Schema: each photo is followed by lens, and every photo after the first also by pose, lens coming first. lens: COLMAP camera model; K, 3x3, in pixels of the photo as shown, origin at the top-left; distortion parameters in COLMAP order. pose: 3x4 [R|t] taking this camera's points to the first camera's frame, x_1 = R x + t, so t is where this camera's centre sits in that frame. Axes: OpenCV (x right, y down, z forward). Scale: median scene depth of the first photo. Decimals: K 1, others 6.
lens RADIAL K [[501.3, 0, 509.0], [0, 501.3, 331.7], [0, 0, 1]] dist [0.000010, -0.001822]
========================================
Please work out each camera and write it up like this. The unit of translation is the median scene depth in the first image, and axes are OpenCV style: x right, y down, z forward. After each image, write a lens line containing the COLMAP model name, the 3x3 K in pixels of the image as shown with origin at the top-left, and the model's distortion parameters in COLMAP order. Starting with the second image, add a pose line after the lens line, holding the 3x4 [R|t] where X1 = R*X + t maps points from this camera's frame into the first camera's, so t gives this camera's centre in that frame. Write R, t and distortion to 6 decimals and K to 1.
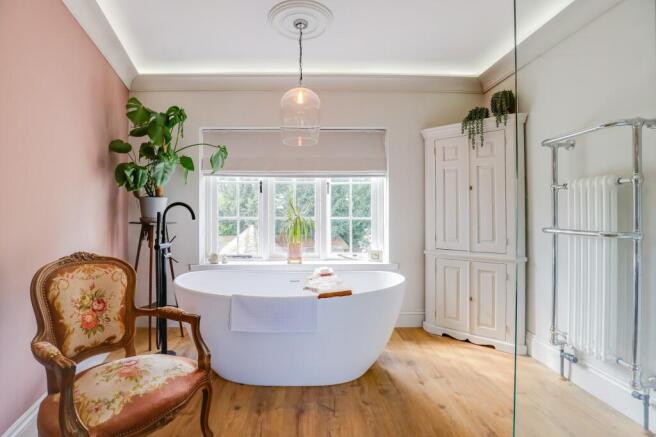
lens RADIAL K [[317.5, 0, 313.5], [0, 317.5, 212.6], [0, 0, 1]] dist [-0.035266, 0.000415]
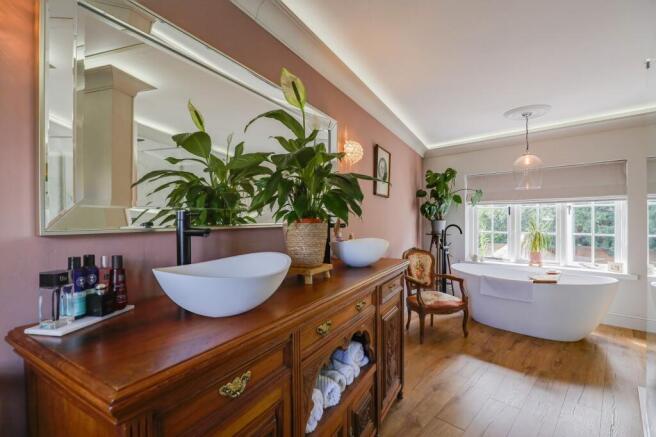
========================================
◆ What is needed: Copy out the lines of the records word for word, beginning with the line containing "Schema: each photo" and continuing through the line containing "dist [0.000010, -0.001822]".

◆ Output for this task:
Schema: each photo is followed by lens, and every photo after the first also by pose, lens coming first. lens: COLMAP camera model; K, 3x3, in pixels of the photo as shown, origin at the top-left; distortion parameters in COLMAP order. pose: 3x4 [R|t] taking this camera's points to the first camera's frame, x_1 = R x + t, so t is where this camera's centre sits in that frame. Axes: OpenCV (x right, y down, z forward). Scale: median scene depth of the first photo. Decimals: K 1, others 6.
lens RADIAL K [[501.3, 0, 509.0], [0, 501.3, 331.7], [0, 0, 1]] dist [0.000010, -0.001822]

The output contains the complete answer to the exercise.